René DESCARTES (1596-1650)
Règles pour la direction de l'esprit.
Les
Mortels sont possédés d'une curiosité si aveugle que souvent ils engagent
leur esprit dans des voies inconnues, sans aucun espoir raisonnable,
uniquement pour courir le risque d'y rencontrer ce qu'ils cherchent. Il en
est d'eux comme d'un homme qui brûlerait d'un désir si stupide de trouver un
trésor qu'il serait sans cesse à errer sur les places publiques pour
chercher si par hasard il n'en trouverait pas quelqu'un de perdu par un
voyageur. C'est ainsi qu'étudient presque tous les Chimistes, la plupart des
Géomètres et un grand nombre de Philosophes.

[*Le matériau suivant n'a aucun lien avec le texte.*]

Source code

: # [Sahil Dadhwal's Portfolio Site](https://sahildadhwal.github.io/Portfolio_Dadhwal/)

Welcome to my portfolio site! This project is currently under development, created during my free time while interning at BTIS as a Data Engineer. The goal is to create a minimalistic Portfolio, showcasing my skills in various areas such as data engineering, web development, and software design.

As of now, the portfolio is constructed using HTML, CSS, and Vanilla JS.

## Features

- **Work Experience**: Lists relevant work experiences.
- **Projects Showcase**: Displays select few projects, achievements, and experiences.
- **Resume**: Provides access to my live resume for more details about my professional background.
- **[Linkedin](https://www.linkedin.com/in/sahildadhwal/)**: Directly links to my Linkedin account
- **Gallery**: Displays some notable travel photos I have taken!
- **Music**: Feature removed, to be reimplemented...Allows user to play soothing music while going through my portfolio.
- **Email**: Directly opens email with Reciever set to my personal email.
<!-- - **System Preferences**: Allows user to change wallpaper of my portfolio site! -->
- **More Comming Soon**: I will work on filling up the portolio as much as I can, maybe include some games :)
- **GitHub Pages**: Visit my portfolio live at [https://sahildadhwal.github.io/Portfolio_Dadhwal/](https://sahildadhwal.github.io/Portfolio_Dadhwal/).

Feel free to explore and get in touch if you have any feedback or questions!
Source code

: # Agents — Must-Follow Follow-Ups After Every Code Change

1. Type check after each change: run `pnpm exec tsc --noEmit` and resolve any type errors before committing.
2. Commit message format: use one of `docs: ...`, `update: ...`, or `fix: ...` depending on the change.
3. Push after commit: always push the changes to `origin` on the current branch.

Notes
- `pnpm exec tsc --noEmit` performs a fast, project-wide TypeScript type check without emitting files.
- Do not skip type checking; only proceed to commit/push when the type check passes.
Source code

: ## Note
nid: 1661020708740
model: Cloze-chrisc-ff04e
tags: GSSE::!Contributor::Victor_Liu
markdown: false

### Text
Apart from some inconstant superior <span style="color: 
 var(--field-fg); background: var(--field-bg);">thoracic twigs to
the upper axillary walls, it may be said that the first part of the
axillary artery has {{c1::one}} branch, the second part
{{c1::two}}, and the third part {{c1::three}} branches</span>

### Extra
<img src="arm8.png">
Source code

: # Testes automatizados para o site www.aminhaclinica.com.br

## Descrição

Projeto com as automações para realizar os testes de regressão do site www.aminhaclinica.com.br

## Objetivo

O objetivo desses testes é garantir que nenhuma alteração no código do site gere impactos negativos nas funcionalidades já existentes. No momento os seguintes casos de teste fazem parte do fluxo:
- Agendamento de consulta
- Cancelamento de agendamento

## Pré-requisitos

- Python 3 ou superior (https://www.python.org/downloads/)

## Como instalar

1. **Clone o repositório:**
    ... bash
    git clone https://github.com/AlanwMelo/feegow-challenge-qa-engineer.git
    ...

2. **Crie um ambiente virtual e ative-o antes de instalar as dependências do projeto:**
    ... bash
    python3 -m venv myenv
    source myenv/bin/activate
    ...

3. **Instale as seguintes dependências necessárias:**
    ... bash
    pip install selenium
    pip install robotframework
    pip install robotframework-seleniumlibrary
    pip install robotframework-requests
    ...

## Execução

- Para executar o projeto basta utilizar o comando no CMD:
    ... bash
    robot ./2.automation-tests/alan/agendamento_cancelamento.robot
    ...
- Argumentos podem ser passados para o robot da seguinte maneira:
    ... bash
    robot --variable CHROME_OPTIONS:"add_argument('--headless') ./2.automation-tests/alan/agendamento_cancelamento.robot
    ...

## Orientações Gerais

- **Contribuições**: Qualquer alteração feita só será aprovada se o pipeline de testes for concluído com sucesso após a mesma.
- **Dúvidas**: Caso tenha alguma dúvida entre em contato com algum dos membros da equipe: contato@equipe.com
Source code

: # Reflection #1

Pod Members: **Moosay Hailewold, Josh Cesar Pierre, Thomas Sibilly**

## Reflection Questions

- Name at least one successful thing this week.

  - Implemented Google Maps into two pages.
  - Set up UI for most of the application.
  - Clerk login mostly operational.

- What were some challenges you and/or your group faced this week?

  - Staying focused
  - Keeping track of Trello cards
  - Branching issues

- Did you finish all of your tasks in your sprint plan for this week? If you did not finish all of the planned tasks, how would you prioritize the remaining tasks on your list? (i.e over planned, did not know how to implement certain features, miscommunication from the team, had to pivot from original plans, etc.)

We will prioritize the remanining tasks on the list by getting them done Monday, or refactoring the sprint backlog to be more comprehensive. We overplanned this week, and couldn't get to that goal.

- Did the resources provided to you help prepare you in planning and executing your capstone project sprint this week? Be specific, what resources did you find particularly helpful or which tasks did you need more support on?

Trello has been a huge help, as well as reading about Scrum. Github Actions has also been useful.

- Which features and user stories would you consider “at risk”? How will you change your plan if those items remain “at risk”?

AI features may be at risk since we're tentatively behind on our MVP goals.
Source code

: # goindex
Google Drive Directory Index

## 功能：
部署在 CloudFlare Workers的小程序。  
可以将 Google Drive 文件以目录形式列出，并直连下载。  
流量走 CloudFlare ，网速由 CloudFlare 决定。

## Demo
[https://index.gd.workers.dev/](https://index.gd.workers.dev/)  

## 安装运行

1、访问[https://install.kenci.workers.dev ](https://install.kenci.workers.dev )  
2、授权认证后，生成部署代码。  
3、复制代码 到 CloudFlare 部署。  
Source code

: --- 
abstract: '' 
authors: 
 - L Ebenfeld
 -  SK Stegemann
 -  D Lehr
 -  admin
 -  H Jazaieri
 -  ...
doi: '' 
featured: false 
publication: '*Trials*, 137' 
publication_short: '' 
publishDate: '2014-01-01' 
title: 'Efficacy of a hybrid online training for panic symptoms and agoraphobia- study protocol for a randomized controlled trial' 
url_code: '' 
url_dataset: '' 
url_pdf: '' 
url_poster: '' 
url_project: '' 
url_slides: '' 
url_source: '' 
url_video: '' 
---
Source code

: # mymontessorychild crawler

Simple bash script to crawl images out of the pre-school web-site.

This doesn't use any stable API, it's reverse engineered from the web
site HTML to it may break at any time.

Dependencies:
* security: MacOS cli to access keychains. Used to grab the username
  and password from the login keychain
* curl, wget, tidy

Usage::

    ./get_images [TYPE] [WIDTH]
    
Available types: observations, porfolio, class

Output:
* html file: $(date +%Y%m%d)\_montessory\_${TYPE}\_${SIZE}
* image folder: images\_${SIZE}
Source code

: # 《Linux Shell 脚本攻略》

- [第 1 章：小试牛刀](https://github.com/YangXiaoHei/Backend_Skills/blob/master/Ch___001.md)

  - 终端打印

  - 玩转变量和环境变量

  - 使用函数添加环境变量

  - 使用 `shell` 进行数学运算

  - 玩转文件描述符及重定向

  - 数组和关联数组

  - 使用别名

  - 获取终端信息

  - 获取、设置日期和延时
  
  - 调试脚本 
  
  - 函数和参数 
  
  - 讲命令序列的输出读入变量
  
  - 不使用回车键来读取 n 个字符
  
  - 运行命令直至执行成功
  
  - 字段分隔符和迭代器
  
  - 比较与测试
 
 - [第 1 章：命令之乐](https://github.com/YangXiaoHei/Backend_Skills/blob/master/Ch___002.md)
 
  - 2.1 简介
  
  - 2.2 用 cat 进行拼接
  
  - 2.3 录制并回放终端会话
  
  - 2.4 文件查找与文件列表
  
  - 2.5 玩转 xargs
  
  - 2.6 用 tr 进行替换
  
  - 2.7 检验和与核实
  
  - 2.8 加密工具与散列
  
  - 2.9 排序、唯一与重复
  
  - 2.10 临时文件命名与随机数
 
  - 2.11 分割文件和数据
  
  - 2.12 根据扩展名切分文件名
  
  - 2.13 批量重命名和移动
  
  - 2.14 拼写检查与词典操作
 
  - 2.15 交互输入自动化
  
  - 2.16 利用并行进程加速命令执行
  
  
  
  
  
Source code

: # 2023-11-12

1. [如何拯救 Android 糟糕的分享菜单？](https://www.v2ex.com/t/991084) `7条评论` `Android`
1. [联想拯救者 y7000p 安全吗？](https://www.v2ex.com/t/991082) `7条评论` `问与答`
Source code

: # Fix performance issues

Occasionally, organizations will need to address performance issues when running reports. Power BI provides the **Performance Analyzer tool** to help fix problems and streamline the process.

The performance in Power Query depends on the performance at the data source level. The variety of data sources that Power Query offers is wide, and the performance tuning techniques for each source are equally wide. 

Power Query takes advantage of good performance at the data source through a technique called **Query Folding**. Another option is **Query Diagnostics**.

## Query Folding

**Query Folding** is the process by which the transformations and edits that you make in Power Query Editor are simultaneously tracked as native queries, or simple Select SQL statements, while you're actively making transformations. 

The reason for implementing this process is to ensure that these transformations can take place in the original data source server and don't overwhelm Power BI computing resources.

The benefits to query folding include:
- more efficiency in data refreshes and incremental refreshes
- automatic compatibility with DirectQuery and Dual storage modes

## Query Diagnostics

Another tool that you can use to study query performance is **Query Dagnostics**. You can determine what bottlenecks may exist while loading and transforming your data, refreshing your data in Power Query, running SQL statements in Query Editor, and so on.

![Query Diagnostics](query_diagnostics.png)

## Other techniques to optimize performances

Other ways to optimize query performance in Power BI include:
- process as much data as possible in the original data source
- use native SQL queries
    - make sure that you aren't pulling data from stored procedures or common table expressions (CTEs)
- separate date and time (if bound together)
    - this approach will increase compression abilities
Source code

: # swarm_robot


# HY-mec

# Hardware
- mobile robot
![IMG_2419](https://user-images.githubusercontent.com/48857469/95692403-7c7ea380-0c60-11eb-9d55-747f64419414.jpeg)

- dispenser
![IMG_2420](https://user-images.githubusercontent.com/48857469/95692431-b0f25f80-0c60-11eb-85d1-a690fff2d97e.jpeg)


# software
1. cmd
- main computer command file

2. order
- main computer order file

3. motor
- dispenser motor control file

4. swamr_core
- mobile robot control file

Certes, je ne nie pas qu'ils
n'aient parfois assez de chance dans leurs errements pour trouver quelque
vérité ; néanmoins, je ne leur accorde pas pour cela d'être plus habiles,
mais seulement d'être plus heureux. Or, il vaut beaucoup mieux ne jamais
penser à chercher la vérité d'aucune chose plutôt que de le faire sans
méthode : il est tout à fait certain, en effet, que les études de cette
sorte faites sans ordre et les méditations confuses obscurcissent la lumière
naturelle et aveuglent les esprits. Quiconque s'accoutume à marcher ainsi
dans les ténèbres s'affaiblit tellement l'acuité du regard que dans la suite
il ne peut supporter le grand jour. C'est même un fait d'expérience : nous
voyons le plus souvent ceux qui ne se sont jamais consacrés aux lettres
juger de ce qui se présente à eux avec beaucoup plus de solidité et de
clarté que ceux qui ont toujours fréquenté les écoles. Quant à la méthode,
j'entends par là des règles certaines et faciles dont l'exacte observation
fera que n'importe qui ne prendra jamais rien de faux pour vrai, et que,
sans dépenser inutilement aucun effort d'intelligence, il parviendra, par un
accroissement graduel et continu de science, à la véritable connaissance de
tout ce qu'il sera capable de connaître.